Set problem 1: Please copy out the pipe tobacco thread word for word.
### Excerpted passage ###
# Tobacco Suggestions?



## miki (Jun 21, 2005)

I got a pipe from a friend of mine about 3 years ago but only smoked it once. It's an Erik Nording pipe and it's straight, are these nice pipes? 

I would really like some tobacco suggestions, maybe that's a stupid question, because there are thousands of blends, but something that won't turn me off of smoking a pipe.


----------



## croatan (Mar 23, 2005)

A widely available tobacco that I think is a great starting point is Dunhill 965. You'll find it at pretty much any tobacco store that sells pipe tobacco and is widely available on the web. It's a tinned mixture, so you pay a premium for that over what you would pay if you were to buy a tobacconist's house blend. I think 965 is a great starting point because 1) it's widely available 2) it's pretty darn good 3) every pipe smoker knows what it is and what it tastes like so, after you smoke it, you have a frame of reference with which other people are familiar.


----------



## piperman (Sep 8, 2005)

I would go for the the Aromatic ones first due to english ones being pretty strong unless you smoke cigs. I started with Cherry Vanilla, Plus they smell real good must people love to be around pipe smokers


----------



## Foz (Apr 14, 2005)

I'd second the Dunhill 965 and add early morning and nightcap (all Dunhill), none of these are aromatic though. If you're looking for something sweet see if you can track down a tobacco called Bluenote (the inspiration for CAO moontrance) My :2


----------



## Nooner (Feb 22, 2005)

I'm pretty sure you can get all of the above at many online retailers but two include:

http://www.paylesspipes.com/tinnedtob.html

http://www.tobaccomkt.com/mm5/


----------



## miki (Jun 21, 2005)

Thanks for the suggestions. I'm going to give the Dunhill a try while reading the FAQ of course.


----------



## Don Fernando (Jan 1, 2000)
###
Set problem 2: Rewrite the entries as a two-column CSV with the header field,value. Start with the line containing "collection date: 1893-09", include that line, and continue through the last line of the entries. Put each field and each value in its own quoted cell, with line breaks turned into spaces.
### Records for this task ###
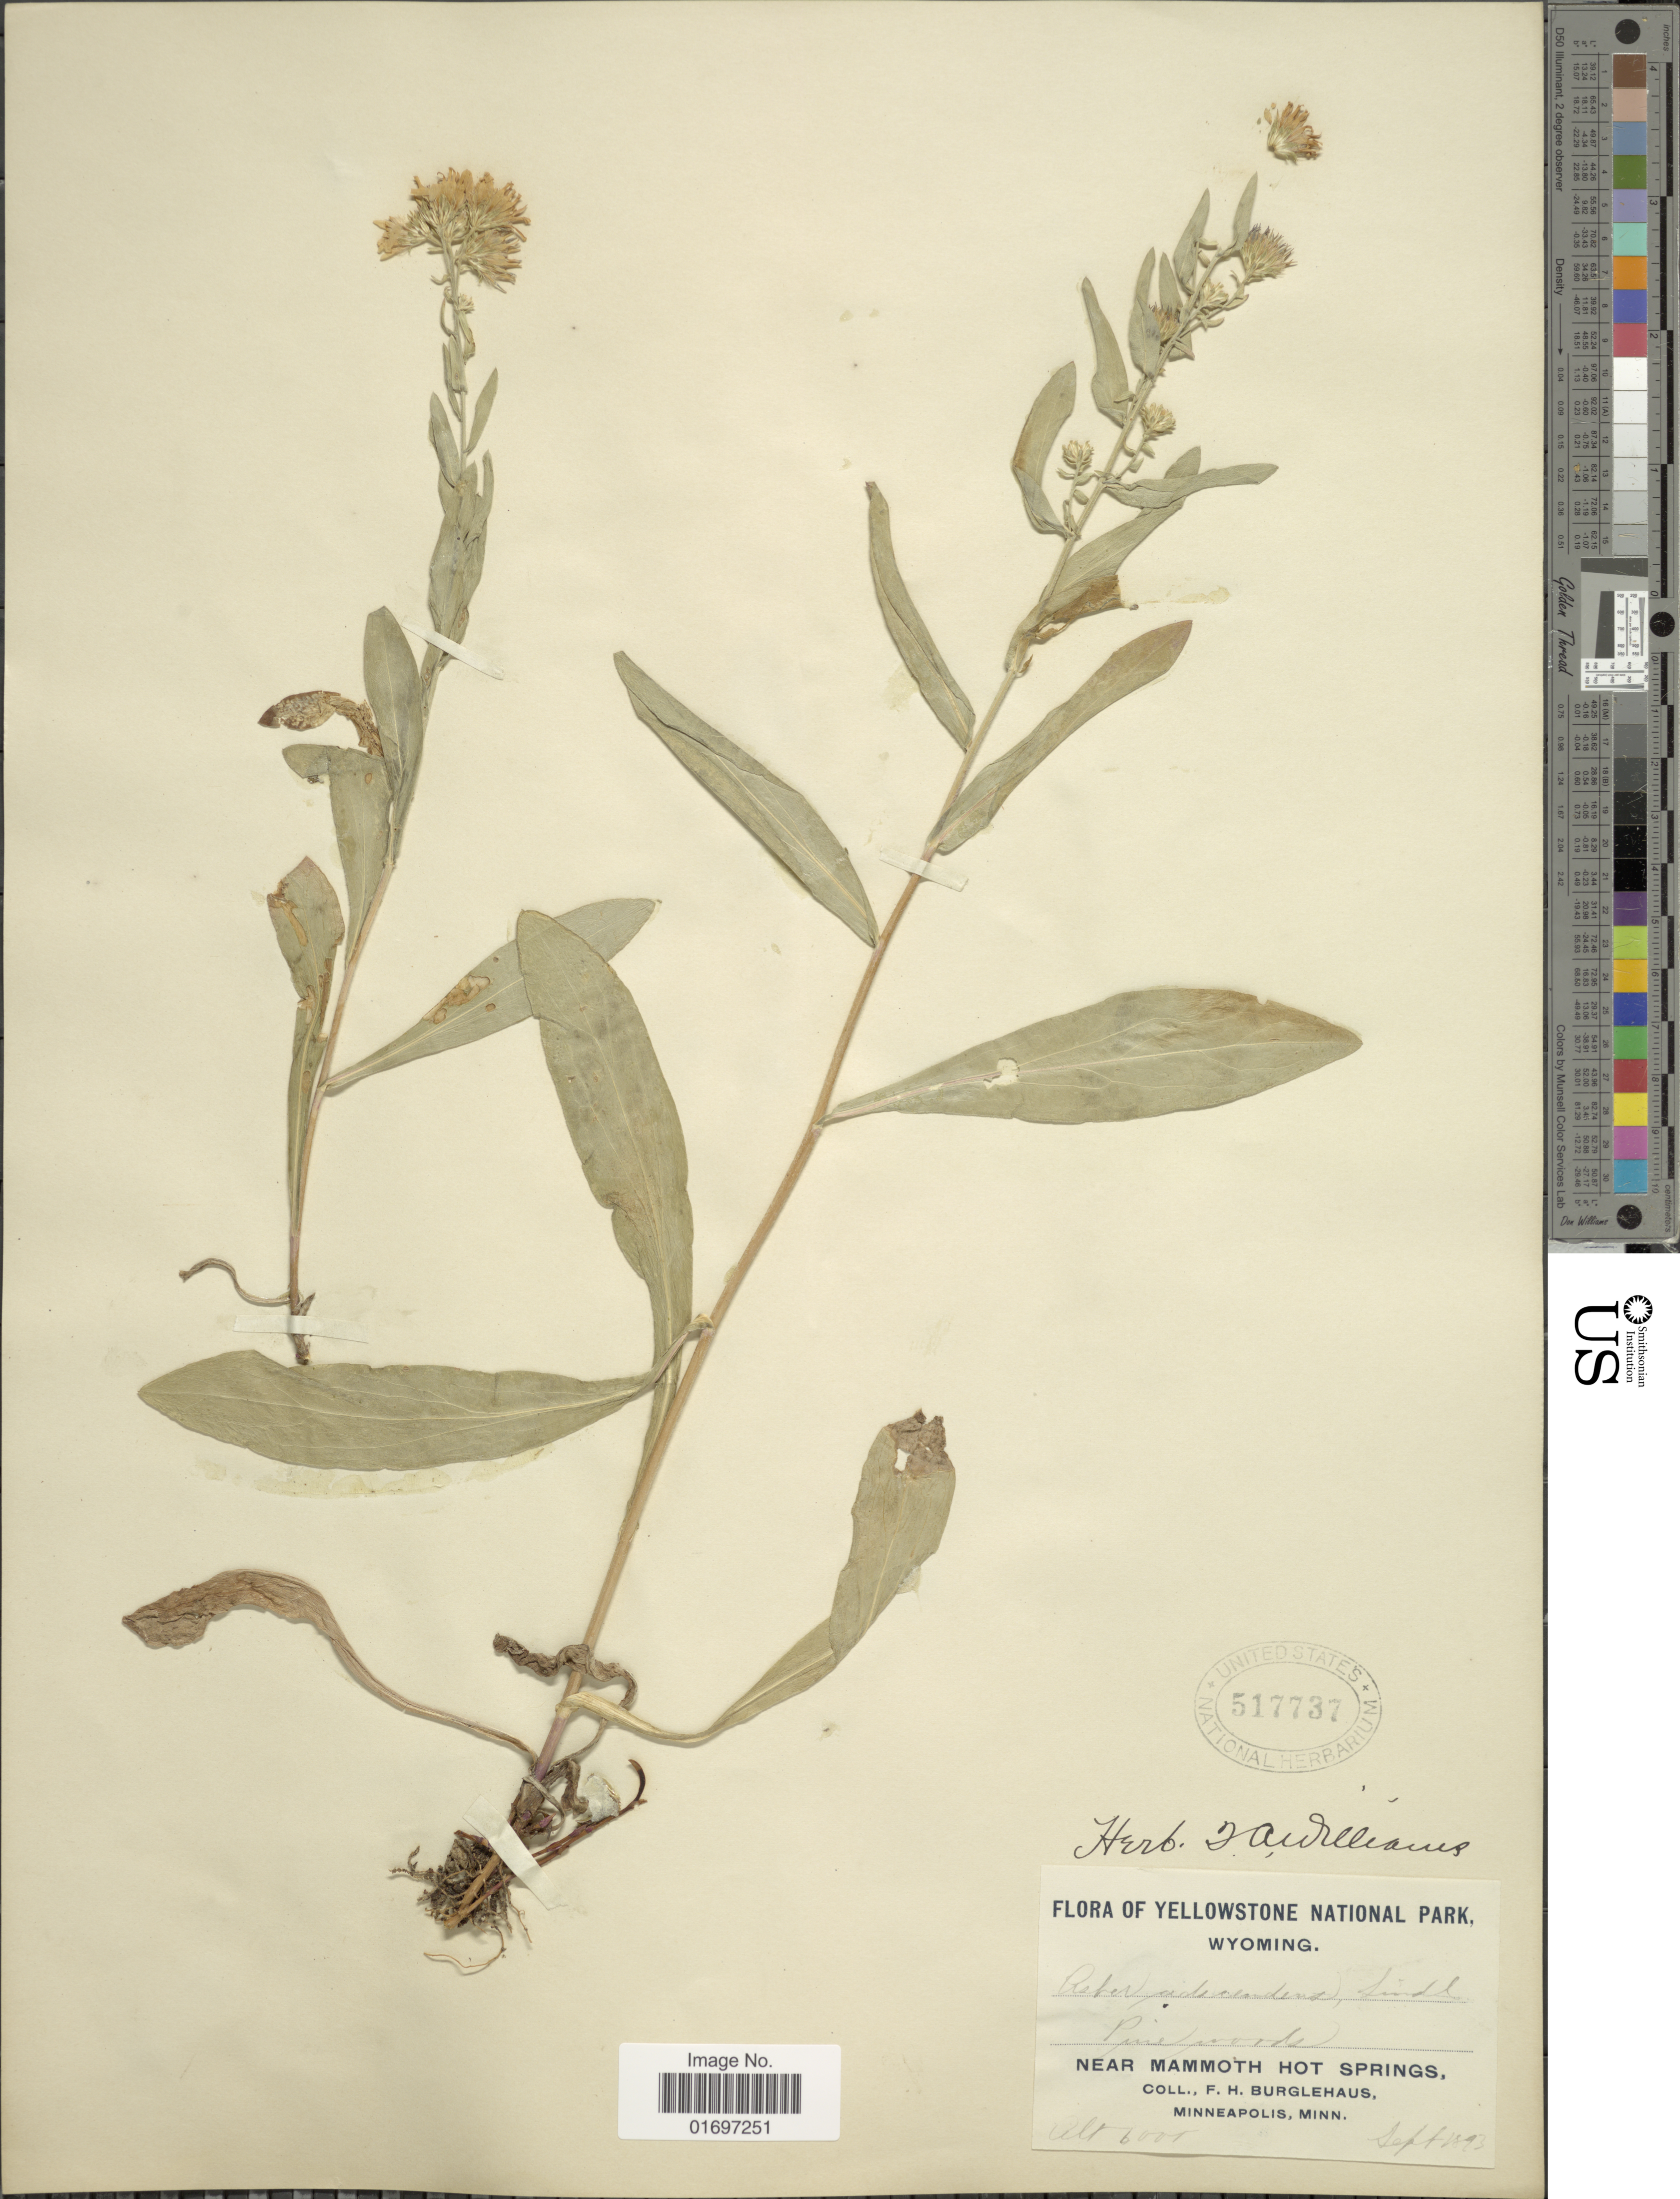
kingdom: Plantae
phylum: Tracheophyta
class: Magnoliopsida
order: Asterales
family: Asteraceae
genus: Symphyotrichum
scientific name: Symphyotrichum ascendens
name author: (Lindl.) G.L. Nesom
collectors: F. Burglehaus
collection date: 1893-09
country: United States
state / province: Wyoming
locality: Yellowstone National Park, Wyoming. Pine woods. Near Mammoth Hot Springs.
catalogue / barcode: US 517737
###
Written response 1:
# Tobacco Suggestions?



## miki (Jun 21, 2005)

I got a pipe from a friend of mine about 3 years ago but only smoked it once. It's an Erik Nording pipe and it's straight, are these nice pipes? 

I would really like some tobacco suggestions, maybe that's a stupid question, because there are thousands of blends, but something that won't turn me off of smoking a pipe.


----------



## croatan (Mar 23, 2005)

A widely available tobacco that I think is a great starting point is Dunhill 965. You'll find it at pretty much any tobacco store that sells pipe tobacco and is widely available on the web. It's a tinned mixture, so you pay a premium for that over what you would pay if you were to buy a tobacconist's house blend. I think 965 is a great starting point because 1) it's widely available 2) it's pretty darn good 3) every pipe smoker knows what it is and what it tastes like so, after you smoke it, you have a frame of reference with which other people are familiar.


----------



## piperman (Sep 8, 2005)

I would go for the the Aromatic ones first due to english ones being pretty strong unless you smoke cigs. I started with Cherry Vanilla, Plus they smell real good must people love to be around pipe smokers


----------



## Foz (Apr 14, 2005)

I'd second the Dunhill 965 and add early morning and nightcap (all Dunhill), none of these are aromatic though. If you're looking for something sweet see if you can track down a tobacco called Bluenote (the inspiration for CAO moontrance) My :2


----------



## Nooner (Feb 22, 2005)

I'm pretty sure you can get all of the above at many online retailers but two include:

http://www.paylesspipes.com/tinnedtob.html

http://www.tobaccomkt.com/mm5/


----------



## miki (Jun 21, 2005)

Thanks for the suggestions. I'm going to give the Dunhill a try while reading the FAQ of course.


----------



## Don Fernando (Jan 1, 2000)

Written response 2:
field,value
"collection date:","1893-09"
"country:","United States"
"state / province:","Wyoming"
"locality:","Yellowstone National Park, Wyoming. Pine woods. Near Mammoth Hot Springs."
"catalogue / barcode:","US 517737"